O que a história de Cecília nos conta é que os jovens buscam formas de burlar a inatividade enquanto esperam por um trabalho que corresponda às suas expectativas e qualificações, “trabalhar aqui e trabalhar ali”, para Cecília, é a forma encontrada no seu cotidiano para sobreviver dentro de uma realidade adversa. Segundo Sato (2013), há um mercado de trabalho que é invisível, e nele o mercado formal, mercado informal, emprego e desemprego convivem sem barreiras. Esses trabalhos são criados por pessoas que se vinculam a redes de relações interpessoais para dar conta de sua sobrevivência.

Coutinho, Borges, Graf & Silva (2013) ressaltam que a informalidade foi uma expressão cunhada no século XX, para designar trabalhos que eram distintos do emprego formal. No Brasil, historicamente, o emprego formal sempre conviveu com diferentes formas de trabalho. As autoras citam como exemplo a subcontratação, o trabalho por empreitada e o trabalho em domicílio.

Para Noronha (2003), a informalidade é interpretada do ponto de vista econômico formal x informal e do ponto de vista jurídico como legal x ilegal e há, ainda, a interpretação do ‘senso comum’, que considera um trabalho informal como sendo ‘justo’ ou ‘injusto’. O autor considera o uso do termo ‘trabalho atípico’ mais apropriado para expressar a informalidade, devido à grande pluralidade conceitual que o

abarca indo além da dicotomia emprego formal (com registro em carteira de trabalho) e informal (sem registro).

Embora Cecília faça ‘bicos’ para sobreviver, em diferentes momentos de seus relatos ela fala da importância de ter a carteira assinada e da frustração por não ter conseguido um emprego com registro formal: “ainda não tive trabalho de carteira assinada, como tive no banco”. Para Barros (2005), a carteira de trabalho assinada é sinônimo de emprego formal e se configura como um importante instrumento identitário.

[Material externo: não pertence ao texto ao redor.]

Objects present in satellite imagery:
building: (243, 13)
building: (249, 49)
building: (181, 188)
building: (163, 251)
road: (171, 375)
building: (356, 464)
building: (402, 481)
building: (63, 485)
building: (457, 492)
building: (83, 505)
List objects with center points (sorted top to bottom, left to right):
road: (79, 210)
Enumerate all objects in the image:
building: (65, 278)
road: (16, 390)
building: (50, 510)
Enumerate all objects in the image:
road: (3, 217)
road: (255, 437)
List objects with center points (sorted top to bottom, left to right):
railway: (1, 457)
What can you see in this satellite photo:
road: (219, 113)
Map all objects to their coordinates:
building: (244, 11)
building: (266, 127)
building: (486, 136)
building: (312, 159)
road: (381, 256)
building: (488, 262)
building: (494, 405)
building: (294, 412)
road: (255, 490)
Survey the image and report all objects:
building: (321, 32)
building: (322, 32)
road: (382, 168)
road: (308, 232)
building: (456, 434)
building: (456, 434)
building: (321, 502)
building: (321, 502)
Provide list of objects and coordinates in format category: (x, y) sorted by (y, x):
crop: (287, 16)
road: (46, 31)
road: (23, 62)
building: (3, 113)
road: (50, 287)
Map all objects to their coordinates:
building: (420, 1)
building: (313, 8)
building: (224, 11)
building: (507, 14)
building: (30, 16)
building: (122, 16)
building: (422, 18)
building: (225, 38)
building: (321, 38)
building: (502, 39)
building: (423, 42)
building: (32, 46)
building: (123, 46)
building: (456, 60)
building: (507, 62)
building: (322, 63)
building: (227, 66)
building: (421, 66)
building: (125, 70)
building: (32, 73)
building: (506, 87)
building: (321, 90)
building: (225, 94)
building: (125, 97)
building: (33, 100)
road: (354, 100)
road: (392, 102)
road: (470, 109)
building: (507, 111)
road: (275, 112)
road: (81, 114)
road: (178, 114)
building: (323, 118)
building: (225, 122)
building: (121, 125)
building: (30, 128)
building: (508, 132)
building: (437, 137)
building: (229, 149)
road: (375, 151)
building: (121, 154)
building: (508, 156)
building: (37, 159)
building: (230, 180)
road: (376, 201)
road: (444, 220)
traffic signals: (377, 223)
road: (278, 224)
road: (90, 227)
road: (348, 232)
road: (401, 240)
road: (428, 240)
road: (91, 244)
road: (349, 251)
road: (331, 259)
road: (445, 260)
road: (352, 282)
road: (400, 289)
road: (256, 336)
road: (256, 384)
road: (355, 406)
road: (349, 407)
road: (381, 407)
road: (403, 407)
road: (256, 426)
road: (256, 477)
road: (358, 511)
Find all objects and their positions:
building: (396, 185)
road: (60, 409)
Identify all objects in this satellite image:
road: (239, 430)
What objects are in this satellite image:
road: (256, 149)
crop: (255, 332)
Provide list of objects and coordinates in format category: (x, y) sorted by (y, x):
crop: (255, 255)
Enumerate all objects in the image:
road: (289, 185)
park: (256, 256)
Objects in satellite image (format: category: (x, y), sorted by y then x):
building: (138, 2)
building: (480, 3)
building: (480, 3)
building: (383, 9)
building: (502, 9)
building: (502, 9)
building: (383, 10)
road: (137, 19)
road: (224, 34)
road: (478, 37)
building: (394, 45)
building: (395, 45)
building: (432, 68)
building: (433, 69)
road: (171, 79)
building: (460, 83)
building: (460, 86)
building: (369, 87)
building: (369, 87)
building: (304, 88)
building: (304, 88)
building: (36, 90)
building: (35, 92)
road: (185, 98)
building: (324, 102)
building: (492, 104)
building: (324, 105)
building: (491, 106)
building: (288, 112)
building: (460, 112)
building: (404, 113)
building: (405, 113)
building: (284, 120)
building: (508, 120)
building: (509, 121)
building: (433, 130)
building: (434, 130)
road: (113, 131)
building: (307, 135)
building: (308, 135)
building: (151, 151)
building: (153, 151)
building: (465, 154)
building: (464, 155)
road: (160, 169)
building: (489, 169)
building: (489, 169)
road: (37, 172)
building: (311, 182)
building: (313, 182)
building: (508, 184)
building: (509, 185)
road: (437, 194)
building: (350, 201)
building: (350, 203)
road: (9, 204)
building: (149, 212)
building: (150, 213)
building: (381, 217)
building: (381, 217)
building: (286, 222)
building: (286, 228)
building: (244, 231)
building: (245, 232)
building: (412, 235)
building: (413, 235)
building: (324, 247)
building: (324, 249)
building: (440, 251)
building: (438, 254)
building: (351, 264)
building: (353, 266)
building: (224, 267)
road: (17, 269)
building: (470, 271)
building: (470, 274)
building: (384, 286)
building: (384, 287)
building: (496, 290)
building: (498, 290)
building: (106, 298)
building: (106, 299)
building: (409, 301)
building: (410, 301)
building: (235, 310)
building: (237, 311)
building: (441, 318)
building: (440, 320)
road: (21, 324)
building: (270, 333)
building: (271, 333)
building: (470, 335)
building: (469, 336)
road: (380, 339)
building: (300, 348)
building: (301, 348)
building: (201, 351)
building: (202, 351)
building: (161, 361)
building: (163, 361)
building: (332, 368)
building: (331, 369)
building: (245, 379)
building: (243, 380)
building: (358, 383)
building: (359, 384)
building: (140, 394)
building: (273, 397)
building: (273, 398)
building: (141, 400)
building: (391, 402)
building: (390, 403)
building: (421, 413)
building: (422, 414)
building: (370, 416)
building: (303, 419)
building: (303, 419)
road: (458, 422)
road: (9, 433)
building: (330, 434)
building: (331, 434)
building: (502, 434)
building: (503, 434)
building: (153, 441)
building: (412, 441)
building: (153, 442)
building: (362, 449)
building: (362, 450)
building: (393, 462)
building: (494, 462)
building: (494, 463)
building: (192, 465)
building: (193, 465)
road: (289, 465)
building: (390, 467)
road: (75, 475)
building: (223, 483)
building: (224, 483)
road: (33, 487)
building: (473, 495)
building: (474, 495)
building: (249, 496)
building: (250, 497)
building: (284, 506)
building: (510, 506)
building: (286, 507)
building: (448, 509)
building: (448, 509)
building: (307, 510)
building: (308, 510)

Ser trabalhador com carteira assinada, no senso comum, tem um significado social que confere ao trabalho um valor em si mesmo, como se apenas o fato de estar trabalhando criasse condições para uma vida digna.

Durante muito tempo funcionou (e marginalmente ainda funciona) como uma verdadeira carteira de identidade ou como comprovante para a garantia de crédito ao consumidor, prova de que o trabalhador esteve empregado em ‘boas empresas’, de que é ‘confiável’ ou capaz de permanecer por muitos anos no mesmo emprego. Hoje, seu significado popular é o compromisso moral do empregador de seguir a legislação do trabalho, embora, de fato, não haja garantia, pois os empregadores podem, na prática, desrespeitar parte da legislação e os que não assinam podem ser processados. De todo modo, a assinatura em carteira torna mais fácil ao empregado a comprovação da existência de vínculo empregatício. Enfim, popularmente no Brasil, ter ‘trabalho formal’ é ter a ‘carteira assinada’ (Noronha, 2003, p. 114).

Ao contrário dos outros jovens, Cecília não tinha fotos que contassem sua história pessoal e familiar de trabalho, sendo assim, ela tirou fotos que representassem sua vida e trabalho, ela tirou fotos da praia onde mora, do barco onde o sogro pescava, dos restaurantes onde trabalhou na temporada, do uniforme que usava para trabalhar e diz que gostaria de ter tirado uma foto dela no restaurante trabalhando, e que não tirou porque o restaurante estava fechado: “faltou eu ter tirado uma foto minha, sei lá, eu queria ter tirado uma foto minha no local de trabalho, entendesse, eu acho que isso faltou”. Quando solicitada a escolher uma foto como mais significativa, Cecília escolheu a foto do

seu uniforme e, olhando pare ele com certo tom de tristeza, relatou: “essa foto é do meu uniforme, que no caso, quando acabar tudo, eu vou ter que devolver ele”.

Figura 8 – Uniforme de Cecília

Fonte: arquivo pessoal da entrevistada.

Quando Cecília diz que quando acabasse tudo teria que devolver seu uniforme, ela referia-se ao final da temporada de verão, que se aproximava na época das entrevistas, assim que acabasse teria que devolvê-lo e recomeçar sua busca por trabalho, uma vez mais.